GIVEN TEXT »
# # # # # # #
When large research facilities such as the X-ray free-electron laser SwissFEL and the Swiss Light Source SLS are operating at full speed, they produce enormous amounts of data. To interpret the data and use it, for example, to develop new drugs or materials, PSI is now concentrating its expertise in a new research division: Scientific Computing, Theory, and Data.
Alun Ashton’s research career began in the 1990s, virtually in the Stone Age with regard to the use of computers. “As a student, I saved the data from my measurements on floppy disks,” the biochemist and computer scientist recalls. For anyone who doesn’t know what he’s referring to: floppy disks were interchangeable magnetic storage media that could hold, in their most modern version, a then-phenomenal 1.4 megabytes. “If I had to store the data that is generated today in just one experiment at the Swiss Light Source SLS on such floppies, I’d need millions of them – and several lifetimes to change the floppy disks.”
Luckily, information technology has advanced so rapidly that Ashton is able to use his time for more meaningful things. Even large amounts of data from the experiments at PSI are processed and stored quickly enough. So far, at least. By 2025 at the latest, when SLS 2.0 starts operating after an SLS upgrade, the researchers at PSI will face a major problem. After the upgrade to SLS 2.0, experiments can have up to a thousand times higher performance than with today’s SLS and other configurations, and can therefore produce much more data than before. In addition, better and faster detectors with higher resolution are coming. Where today’s SLS beamline generates one data set per minute, with SLS 2.0 it will generate such amounts of data in less than a second. And that is by no means the end of this rapid development. At SwissFEL, the brand new Jungfrau detector at its full speed could actually generate 50 gigabytes per second; a conventional PC hard drive would be full to the brim after just a few seconds. Overall, the experiments at PSI are currently yielding 3.6 petabytes per year. When SLS 2.0 is fully operational, the experiments there alone could generate up to 30 petabytes per year, which would require around 50,000 PC hard drives. If, for some reason, you want to convert this to floppy disks, add six more zeros.
# # # # # # #
Dataset entries
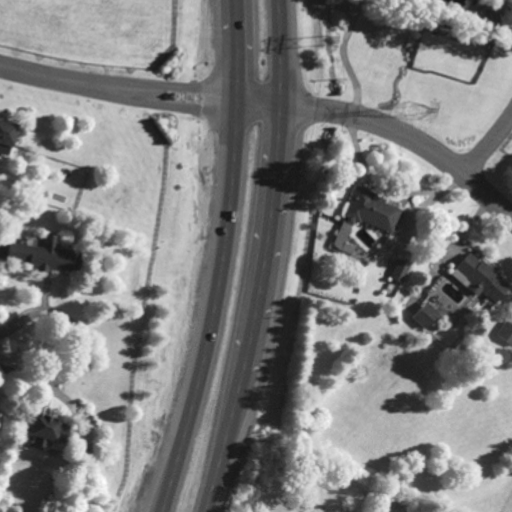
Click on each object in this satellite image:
power tower: (324, 42)
road: (346, 66)
road: (63, 76)
road: (183, 87)
road: (180, 106)
power tower: (413, 111)
road: (386, 132)
building: (5, 136)
road: (488, 147)
building: (364, 215)
building: (43, 255)
road: (222, 259)
road: (263, 259)
building: (398, 270)
building: (478, 277)
building: (423, 314)
building: (505, 332)
road: (10, 355)
building: (42, 430)
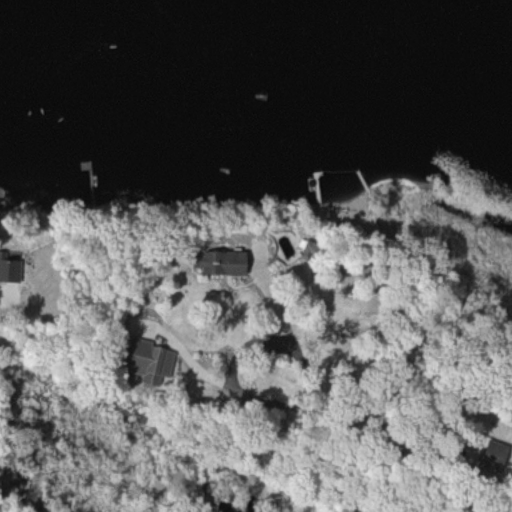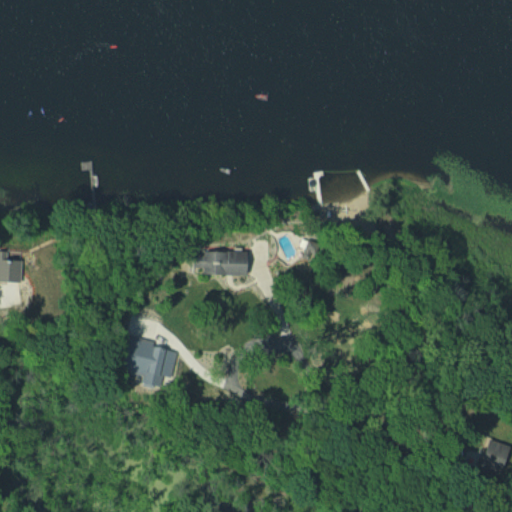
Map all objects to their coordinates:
building: (212, 262)
road: (342, 421)
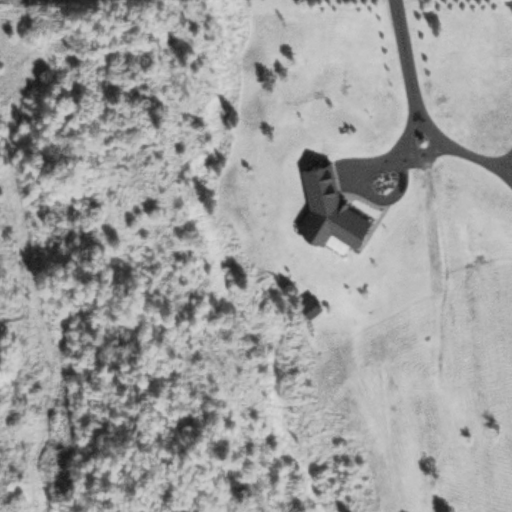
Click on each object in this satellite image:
building: (331, 209)
building: (312, 307)
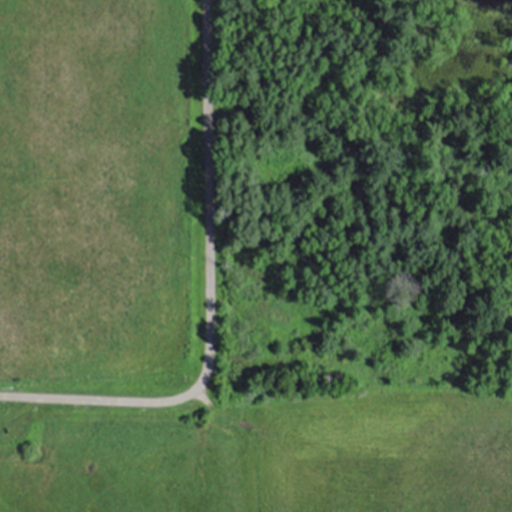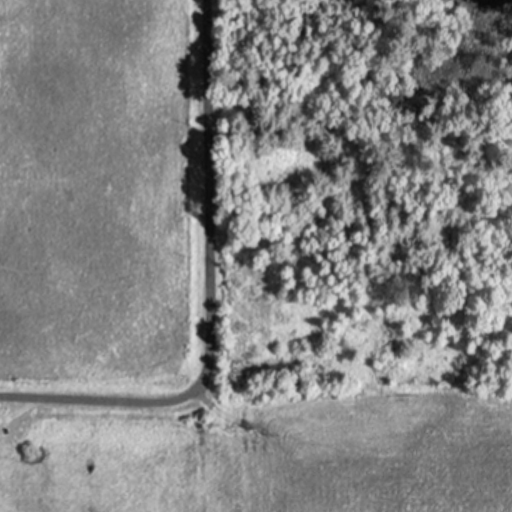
# # # # # # #
GIVEN EXERCISE A »
Answer these from the PSI data passage, one line each:
(i) How many megabytes could the most modern version of a floppy disk hold?
(ii) By what year at the latest will SLS 2.0 start operating?
(iii) How much data per second could the Jungfrau detector at SwissFEL generate at full speed?
GIVEN EXERCISE B » Please duplicate everything in the PSI data passage from "When large research" down to "Theory, and Data.".
GIVEN EXERCISE C » List every amount of data in the PSI data passage that is stated with a unit of storage size.

FULL RESPONSE A »
(i) 1.4 megabytes
(ii) 2025
(iii) 50 gigabytes

FULL RESPONSE B »
When large research facilities such as the X-ray free-electron laser SwissFEL and the Swiss Light Source SLS are operating at full speed, they produce enormous amounts of data. To interpret the data and use it, for example, to develop new drugs or materials, PSI is now concentrating its expertise in a new research division: Scientific Computing, Theory, and Data.

FULL RESPONSE C »
1.4 megabytes
50 gigabytes per second
3.6 petabytes per year
30 petabytes per year